There is something apt about a social networking website winning a popularity contest. According to industry data, Facebook overtook Google among US internet users last week, with more visits to its pages than to the search engine. It is a moment to consider the rapid growth of a site whose 400m-plus users outnumber the population of any single country except India and China.
The industry data come with a few caveats. The figures exclude visits to other Google services, such as YouTube and Google Mail. They omit searches carried out in a box on a browser toolbar. Also, the number of visits is just one measure of internet take-up: counting unique users – visitors rather than visits – gives a different profile. Still, it highlights the momentum behind Facebook as it displaces Google.com from the weekly lead it has commanded on this measure since September 2007.
Advertisers find Facebook appealing too. It enables them to reach a mass audience, as television does, but with the extra benefit of much greater targeting. Consumer brands could easily extend their presence beyond the fan pages that already exist. Moreover, a social site provides consumers who visit for much longer than they would use a search engine. So increased advertising, and perhaps ways to allow users to shop through the site, should enable Facebook to move from positive cash flow to making profits.
It will need to tread carefully. There is a risk for advertisers – and for the site – if Facebook moves to become commercial in a way that users resent. In amongst personal information, advertisements are more likely to strike a jarring note.
The high-growth phase means that Facebook can take its time developing ways to increase revenues. The key must be to find ways that bring practical benefits to those who visit the site. There is an intrinsic stickiness about a site where users have assembled their own material, but if people stop updating their pages and social networking takes a new form, then winning users back is a hard task.
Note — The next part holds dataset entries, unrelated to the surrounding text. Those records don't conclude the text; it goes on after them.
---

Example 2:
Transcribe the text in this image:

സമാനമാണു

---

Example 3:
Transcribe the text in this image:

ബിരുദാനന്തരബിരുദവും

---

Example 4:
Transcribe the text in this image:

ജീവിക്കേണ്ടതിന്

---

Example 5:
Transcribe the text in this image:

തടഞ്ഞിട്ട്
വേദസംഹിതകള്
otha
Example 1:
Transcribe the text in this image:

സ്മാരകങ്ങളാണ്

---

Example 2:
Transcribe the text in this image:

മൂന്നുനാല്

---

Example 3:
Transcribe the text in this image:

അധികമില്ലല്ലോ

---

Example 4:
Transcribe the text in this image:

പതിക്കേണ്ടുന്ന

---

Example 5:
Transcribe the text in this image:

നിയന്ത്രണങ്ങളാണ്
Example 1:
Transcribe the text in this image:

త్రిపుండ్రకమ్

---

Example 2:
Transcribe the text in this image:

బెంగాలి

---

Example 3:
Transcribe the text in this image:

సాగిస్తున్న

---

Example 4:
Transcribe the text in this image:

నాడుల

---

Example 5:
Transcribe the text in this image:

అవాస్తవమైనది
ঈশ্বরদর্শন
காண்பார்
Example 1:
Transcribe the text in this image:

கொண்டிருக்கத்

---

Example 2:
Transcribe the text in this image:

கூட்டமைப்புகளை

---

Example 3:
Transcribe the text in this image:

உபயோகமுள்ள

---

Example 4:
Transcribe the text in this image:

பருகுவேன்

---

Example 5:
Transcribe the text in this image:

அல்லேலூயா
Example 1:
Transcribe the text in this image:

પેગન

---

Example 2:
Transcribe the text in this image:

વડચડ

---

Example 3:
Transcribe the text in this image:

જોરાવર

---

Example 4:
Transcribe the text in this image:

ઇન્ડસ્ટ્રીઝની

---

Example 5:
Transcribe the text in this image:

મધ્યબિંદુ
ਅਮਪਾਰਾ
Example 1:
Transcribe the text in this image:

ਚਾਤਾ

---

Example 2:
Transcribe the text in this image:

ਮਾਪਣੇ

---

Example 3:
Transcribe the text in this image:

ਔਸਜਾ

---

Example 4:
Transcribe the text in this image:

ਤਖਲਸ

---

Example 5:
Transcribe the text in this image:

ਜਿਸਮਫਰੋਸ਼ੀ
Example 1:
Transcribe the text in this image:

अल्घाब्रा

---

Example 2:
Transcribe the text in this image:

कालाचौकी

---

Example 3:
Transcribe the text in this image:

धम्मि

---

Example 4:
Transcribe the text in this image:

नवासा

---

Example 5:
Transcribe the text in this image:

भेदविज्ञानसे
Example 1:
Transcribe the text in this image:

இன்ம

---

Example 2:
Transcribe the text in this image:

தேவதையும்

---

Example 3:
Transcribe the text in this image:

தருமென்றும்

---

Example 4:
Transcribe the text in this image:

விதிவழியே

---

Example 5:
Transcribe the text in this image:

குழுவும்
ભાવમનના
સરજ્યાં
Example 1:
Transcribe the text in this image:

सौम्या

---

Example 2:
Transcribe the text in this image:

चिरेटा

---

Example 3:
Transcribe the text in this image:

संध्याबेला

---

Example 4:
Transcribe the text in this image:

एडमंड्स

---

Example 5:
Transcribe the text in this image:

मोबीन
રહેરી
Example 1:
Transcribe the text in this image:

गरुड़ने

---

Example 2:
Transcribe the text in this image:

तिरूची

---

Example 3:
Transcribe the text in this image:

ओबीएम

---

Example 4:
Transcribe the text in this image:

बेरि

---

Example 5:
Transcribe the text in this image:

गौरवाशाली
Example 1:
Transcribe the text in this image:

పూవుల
What the data do not show is that search engines have had their day. Google's core search advertising business rebounded in the final quarter of 2009, and the group is preparing for renewed growth. Moreover, there is a straightforward reminder of how fragile the fortunes of social networking sites can be: the site that Google overtook in 2007 to become most popular in the US was MySpace – which is now seeking a new role as social users have moved elsewhere.